This time is always different just before a bone-crushing decline.

This may well be the most important chart you’ve never seen. Courtesy of longtime analyst-correspondent B.C., this chart reveals that real per capita tax receipts have reliably top-ticked the stock market since 1973.

Note that this is specifically real (i.e. adjusted for inflation) state and local income tax and sales tax receipts–not federal tax receipts–and that the chart show annualized changes smoothed over three different time frames: seven quarters, 6 years and 9 years.

Anyone who sold stocks once the 6-year annualized change in real local/state tax receipts started declining would have been spared the horrendous, bone-crushing losses of the Bear markets that subsequently shredded stocks.
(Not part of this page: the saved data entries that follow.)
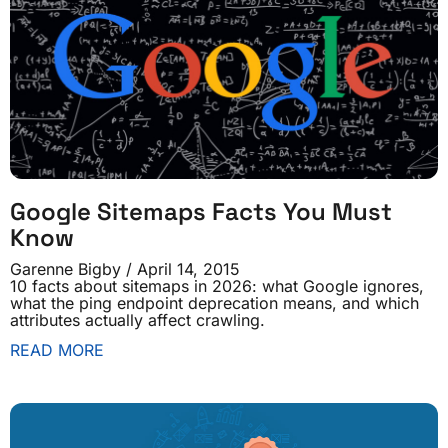
Google Sitemaps Facts You Must
Know
Garenne Bigby
April 14, 2015
10 facts about sitemaps in 2026: what Google ignores,
what the ping endpoint deprecation means, and which
attributes actually affect crawling.
READ MORE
This indicator even worked reliably to identify Bear market rallies that briefly boosted tax receipts before rolling over: the stock market rally of 1975 to 1977 reversed the annualized decline in tax receipts but when tax receipts rolled over in 1977, that was a reliable top-tick of a market that subsequently fell 25%.

The annualized 6-year change nailed the top of the market in 1989, 2000, 2008–and now, in 2015. This leaves current bulls with the task of explaining why an indicator that has reliably top-ticked every previous market top for over 40 years is suddenly and magically wrong in 2015.

This time is always different just before a bone-crushing decline.